This ideas was discuss a lot as a feature of reiserfs4. There was a lot of problem like everything that does recursive scanning of the directory, link, etc...
Instead of creating somethink like /home/foo/bar.tgz/bar why not use something like /meta/home/foo/bar.tgz/bar ?
"Old" application will work the same. "Aware" application will use /meta directory.
The /meta thing could also use whatever system even fuse one.
ALBODs?
Didn't this idea come up for Reiser4, like, 3 years ago? And whatever happened to ALBODs ("Application Logical Bundles of Data") from, oh, 1999? And where does FUSE fit in all this?
Similar features in the GNU Hurd and Plan 9
It may be worth adding that the GNU Hurd and Plan 9 have had such features for several years (e.g., the Hurd has a `tarfs' "translator" that allows tarballs to be "mounted" and many other similar things, although mounting does not occur automatically).
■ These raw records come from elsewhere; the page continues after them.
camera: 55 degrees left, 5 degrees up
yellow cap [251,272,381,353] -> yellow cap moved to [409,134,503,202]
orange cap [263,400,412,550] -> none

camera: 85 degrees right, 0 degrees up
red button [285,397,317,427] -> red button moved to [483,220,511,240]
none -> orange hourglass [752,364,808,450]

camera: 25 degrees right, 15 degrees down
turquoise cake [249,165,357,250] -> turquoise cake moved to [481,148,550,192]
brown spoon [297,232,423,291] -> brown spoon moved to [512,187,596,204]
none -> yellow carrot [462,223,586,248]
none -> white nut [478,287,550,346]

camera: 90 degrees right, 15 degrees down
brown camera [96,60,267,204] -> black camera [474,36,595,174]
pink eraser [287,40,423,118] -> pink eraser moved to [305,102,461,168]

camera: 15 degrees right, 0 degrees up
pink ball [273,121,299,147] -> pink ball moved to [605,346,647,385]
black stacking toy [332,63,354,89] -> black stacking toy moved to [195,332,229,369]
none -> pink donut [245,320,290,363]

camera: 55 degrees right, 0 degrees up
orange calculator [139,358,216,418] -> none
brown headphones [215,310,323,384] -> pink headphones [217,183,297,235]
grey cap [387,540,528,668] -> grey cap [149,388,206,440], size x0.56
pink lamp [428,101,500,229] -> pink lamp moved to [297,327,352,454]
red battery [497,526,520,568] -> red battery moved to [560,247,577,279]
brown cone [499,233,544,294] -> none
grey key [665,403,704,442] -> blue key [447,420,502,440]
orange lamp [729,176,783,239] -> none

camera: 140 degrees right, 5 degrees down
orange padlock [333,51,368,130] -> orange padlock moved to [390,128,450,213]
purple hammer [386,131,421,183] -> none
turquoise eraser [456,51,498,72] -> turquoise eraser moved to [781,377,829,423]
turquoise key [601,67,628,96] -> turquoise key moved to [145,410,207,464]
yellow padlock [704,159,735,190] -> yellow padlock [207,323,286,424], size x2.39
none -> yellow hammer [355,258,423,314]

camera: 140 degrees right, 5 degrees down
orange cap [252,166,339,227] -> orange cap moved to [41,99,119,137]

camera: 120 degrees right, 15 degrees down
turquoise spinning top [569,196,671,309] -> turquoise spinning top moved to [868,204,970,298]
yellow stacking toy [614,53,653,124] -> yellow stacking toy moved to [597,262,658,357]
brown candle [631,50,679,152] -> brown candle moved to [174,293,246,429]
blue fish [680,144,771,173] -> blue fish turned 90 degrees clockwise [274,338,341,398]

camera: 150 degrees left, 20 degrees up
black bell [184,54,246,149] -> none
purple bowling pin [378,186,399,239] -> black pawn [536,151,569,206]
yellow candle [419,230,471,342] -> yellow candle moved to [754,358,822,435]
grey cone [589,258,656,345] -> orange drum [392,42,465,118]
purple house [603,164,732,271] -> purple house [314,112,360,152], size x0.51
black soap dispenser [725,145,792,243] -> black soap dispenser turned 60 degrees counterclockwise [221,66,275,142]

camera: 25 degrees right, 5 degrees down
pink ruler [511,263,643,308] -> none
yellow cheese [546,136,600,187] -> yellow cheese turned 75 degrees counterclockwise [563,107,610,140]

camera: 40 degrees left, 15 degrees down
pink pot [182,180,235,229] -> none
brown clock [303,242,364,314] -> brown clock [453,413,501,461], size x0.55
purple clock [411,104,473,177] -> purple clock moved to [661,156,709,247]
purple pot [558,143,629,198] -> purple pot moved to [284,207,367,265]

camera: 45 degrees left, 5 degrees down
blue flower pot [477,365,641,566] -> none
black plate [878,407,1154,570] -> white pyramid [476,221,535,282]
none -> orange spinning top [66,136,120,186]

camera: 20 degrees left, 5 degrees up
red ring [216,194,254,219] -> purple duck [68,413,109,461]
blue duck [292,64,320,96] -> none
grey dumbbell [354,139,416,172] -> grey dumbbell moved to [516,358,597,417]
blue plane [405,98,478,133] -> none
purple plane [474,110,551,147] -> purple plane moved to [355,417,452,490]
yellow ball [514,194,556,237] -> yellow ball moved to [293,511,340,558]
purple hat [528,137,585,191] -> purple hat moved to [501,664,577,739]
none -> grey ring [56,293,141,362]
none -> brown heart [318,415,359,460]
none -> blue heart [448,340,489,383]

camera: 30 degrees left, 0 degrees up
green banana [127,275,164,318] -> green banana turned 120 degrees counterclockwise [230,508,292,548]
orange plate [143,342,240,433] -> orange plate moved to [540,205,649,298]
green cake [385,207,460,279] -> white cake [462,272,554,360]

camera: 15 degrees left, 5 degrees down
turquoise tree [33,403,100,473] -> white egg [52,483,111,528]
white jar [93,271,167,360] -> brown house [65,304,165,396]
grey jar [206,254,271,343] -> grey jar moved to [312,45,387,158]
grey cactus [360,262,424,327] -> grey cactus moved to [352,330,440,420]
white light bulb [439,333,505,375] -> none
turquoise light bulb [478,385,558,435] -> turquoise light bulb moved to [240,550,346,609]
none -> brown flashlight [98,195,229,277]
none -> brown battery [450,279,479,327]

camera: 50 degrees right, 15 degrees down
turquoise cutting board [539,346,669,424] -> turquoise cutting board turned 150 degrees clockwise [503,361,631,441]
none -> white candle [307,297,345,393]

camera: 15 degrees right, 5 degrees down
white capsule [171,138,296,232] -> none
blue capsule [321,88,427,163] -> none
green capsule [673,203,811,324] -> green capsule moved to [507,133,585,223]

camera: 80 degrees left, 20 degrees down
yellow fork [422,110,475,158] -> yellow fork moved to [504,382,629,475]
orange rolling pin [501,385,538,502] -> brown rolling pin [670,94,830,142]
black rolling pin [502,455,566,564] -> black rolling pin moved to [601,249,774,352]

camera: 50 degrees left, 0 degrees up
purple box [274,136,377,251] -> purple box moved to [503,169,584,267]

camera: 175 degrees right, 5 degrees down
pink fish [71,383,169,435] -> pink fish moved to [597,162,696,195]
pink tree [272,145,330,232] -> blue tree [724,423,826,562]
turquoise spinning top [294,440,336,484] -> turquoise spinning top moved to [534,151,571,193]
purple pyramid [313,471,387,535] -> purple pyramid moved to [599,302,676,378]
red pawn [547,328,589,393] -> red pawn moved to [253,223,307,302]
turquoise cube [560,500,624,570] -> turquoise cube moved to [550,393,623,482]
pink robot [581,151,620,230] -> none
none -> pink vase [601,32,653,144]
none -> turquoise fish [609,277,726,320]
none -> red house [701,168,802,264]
The Hurd's flexible VFS framework also allows file system servers ("translators") to implement all kinds of semantics, including files-as-directories, directories-as-files, and what not.
FUSE?
This needs to be implemented as a kernel patch and not as a FUSE filesytem ... why?
RTFA, this is about
RTFA, this is about extending FUSE so that fuse filesystems (like tarfs) can do this. The patchset is written by the FUSE maintainer.